▶ [やること]
この礼拝メッセージの内容を3文で要約してください。

▶ [本文]

ホームに戻る 教会の紹介 集会の案内 礼拝メッセージ アクセス English ノアの紹介
メッセージ集TOPへ
2013年10月13日
『権力によらず 能力によらず』

(新約聖書 ローマ人への手紙 15章14節〜)
   聖書で使われている言葉は、一つの言葉にいくつかの意味があります。例えば、「律法」という言葉には、「神の律法」「罪の律法」「律法主義」という3つの意味があり、「罪」という言葉も、イエス様を信じない不信仰の罪と、そうではない他の罪を指している場合があるので、それぞれの場面でどの意味で使われているのかを正しく理解しないと、よくわからなくなってしまいます。しかし、聖書全体を整理して考えてみると、非常にシンプルでわかりやすいことを言っていますので、今日も御言葉を整理して学んでいきましょう。

『私の兄弟たちよ。あなたがた自身が善意にあふれ、すべての知恵にみたされ、また互いに訓戒し合うことができることを、この私は確信しています。』(新約聖書 ローマ人への手紙 15:14)

   パウロは、ローマのクリスチャン全員が、知恵に満たされて互いに訓戒し合うことができると「確信している」と言っていますが、実際にはそうではありませんでした。この御言葉を通して、主が私達に教えようとしておられることは何でしょうか。それは、現実と信仰にギャップが生まれる時、私達にとって大切なことは、現実がどうあるかではなく、神を信頼することだということです。

『信仰は望んでいる事がらを保障し、目に見えないものを確信させるものです。』(新約聖書 ヘブル人への手紙 11:1)

『これらの人々はみな、信仰の人々として死にました。約束のものを手に入れることはありませんでしたが、はるかにそれを見て喜び迎え、地上では旅人であり寄留者であることを告白していたのです。』(新約聖書 ヘブル人への手紙 11:13)


   旧約聖書に登場するアベル、エノク、ノア、アブラハム、サラといった人々は、神様が約束してくださったことを実際に見ることはありませんでしたが、信仰でそれを見て、すでに喜びを持っていました。
   パウロも、ローマ人のクリスチャンが知恵に満たされ訓戒し合うことを願い、神様はそうしてくださると信じました。このように信仰で信頼することが確信です。
   私達はどうしても見える世界で生きているので、見えるものに結びつくことで安心しようとしてしまいます。見えるものとは、人からよく思われることとお金です。しかし、これが偶像礼拝であり罪なのです。主は、人からよく思われて安心しようとしたり、お金を持つことで安心しようとする生き方をやめ、神に結びつき、そこから安心を得るように教えています。見えるものがどうあるか、現実がどうあるかとは関係なく、神を信頼することができれば喜べるのです。
   私達は見えるもので安心する方法しか知りませんでした。しかし、神を信じることでも安心を得ることができます。いえ、この安心の方がはるかに素晴らしいものです。これを聖書では安息と呼びます。
   神様を信頼し、見える問題がどうであれ、神から平安をいただきましょう。問題にぶつかるたびに祈り、必ず助けられると確信し、その平安に基づいて具体的に何をするかを考えるのです。大切なのは神への信頼を持った上で問題に取り組むことです。

▶ [元データ]
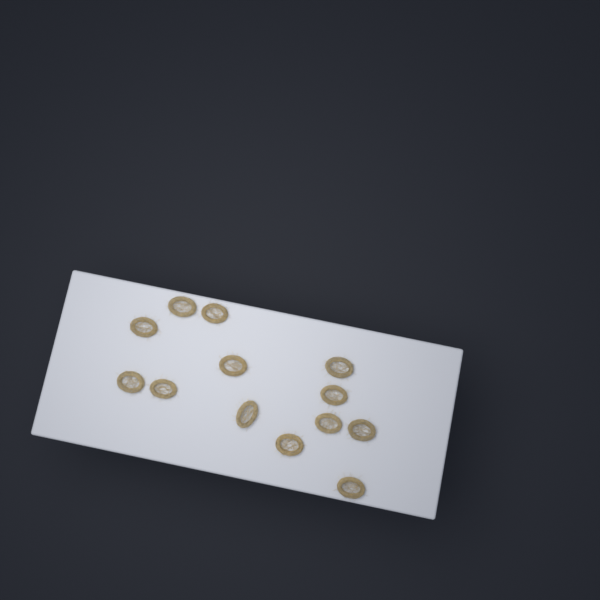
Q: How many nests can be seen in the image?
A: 13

▶ [解答]
パウロは、ローマのクリスチャン全員が知恵に満たされて互いに訓戒し合えると確信していると述べたが、実際にはそうではなかった。現実と信仰にギャップが生まれる時に大切なのは、現実がどうあるかではなく神を信頼することであり、人からよく思われることやお金といった見えるものに安心を求めるのは偶像礼拝であり罪だとされる。見える問題がどうであれ神を信頼して平安をいただき、問題にぶつかるたびに祈り、その平安に基づいて具体的に何をするかを考えることが大切だと説かれている。